A Câmara volta a debater a MP da Eletrobras após o texto ter sido aprovado pelos senadores com o acréscimo de itens. Os deputados precisam analisar 28 emendas acrescentadas pelo Senado antes de mandar a MP para assinatura do presidente Jair Bolsonaro (sem partido). O relator na Câmara, deputado Elmar Nascimento (DEM-BA), recomendou a rejeição de cinco emendas, a aprovação de 21 e a aprovação parcial de duas. Membros da oposição buscaram obstruir a votação, mas a maioria acatou pela continuidade dos debates. Ainda no cenário doméstico, analistas do mercado financeiro revisaram novamente para cima as expectativas para a inflação, Produto Interno Bruto (PIB) e Selic, enquanto renovaram para baixo a projeção do câmbio. Dados do Boletim Focus mostraram que a previsão para o Índice de Preços ao Consumidor Amplo (IPCA), o medidor oficial da inflação brasileira, aumentou para 5,9%, ante 5,82% na semana passada. Já a expansão da economia foi revista para 5% em 2021, contra previsão de 4,85% na edição anterior. A previsão com a Selic, a principal ferramenta do Banco Central para domar a inflação, subiu para 6,5% uma semana depois de o Comitê de Política Monetária (Copom) acrescentar 0,75 ponto percentual na taxa e elevar os juros para 4,25% ao ano. O câmbio foi revisado para baixo, com o mercado projetando o dólar a R$ 5,10 no fim de 2021.

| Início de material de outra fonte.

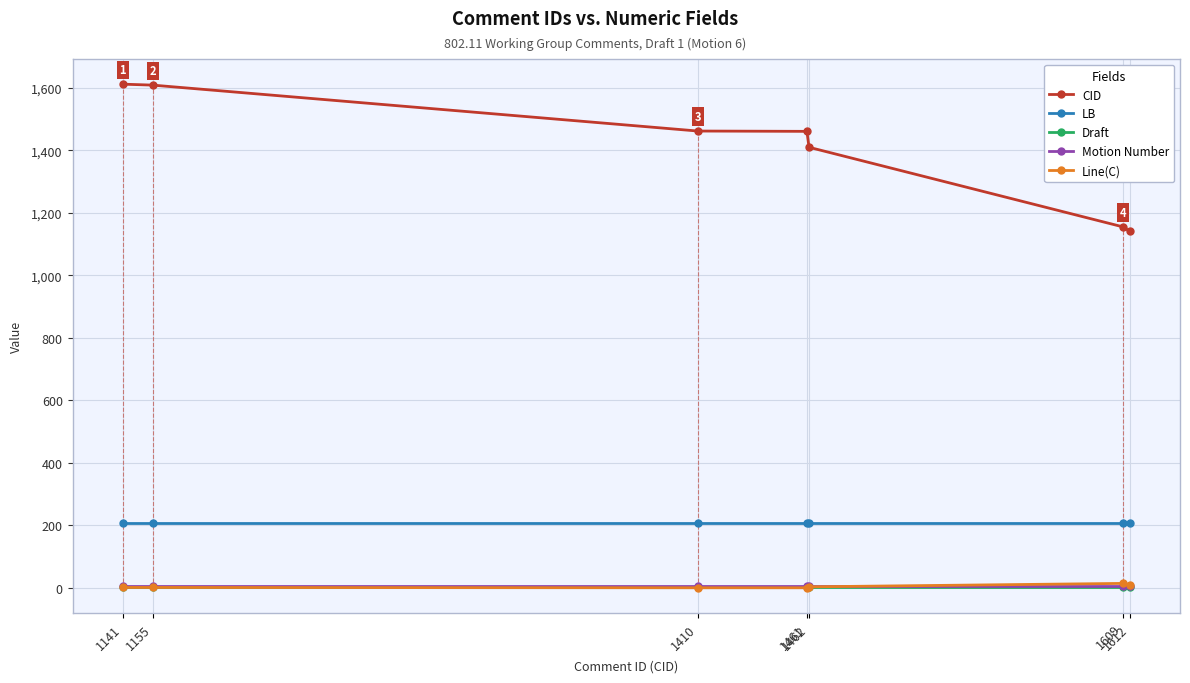

At how many categories does at least one series exceed 859?

7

Na pauta internacional, os mercados ainda reagem com cautela ao anúncio do Federal Reserve (Fed), a autoridade monetária norte-americana, de antecipar a alta dos juros para 2023. Até março, o aumento era esperado apenas para o ano seguinte em meio ao processo de recuperação da economia e a retomada do emprego. O BC dos EUA também se mostrou mais preocupado com a inflação ao elevar a expectativa para este ano a 3,4%, ante 2,4% previsto em março. Os investidores temem que a redução da política de estímulos reflita na redução do crescimento da maior economia do mundo e diminua a injeção de dólares nos mercados internacionais.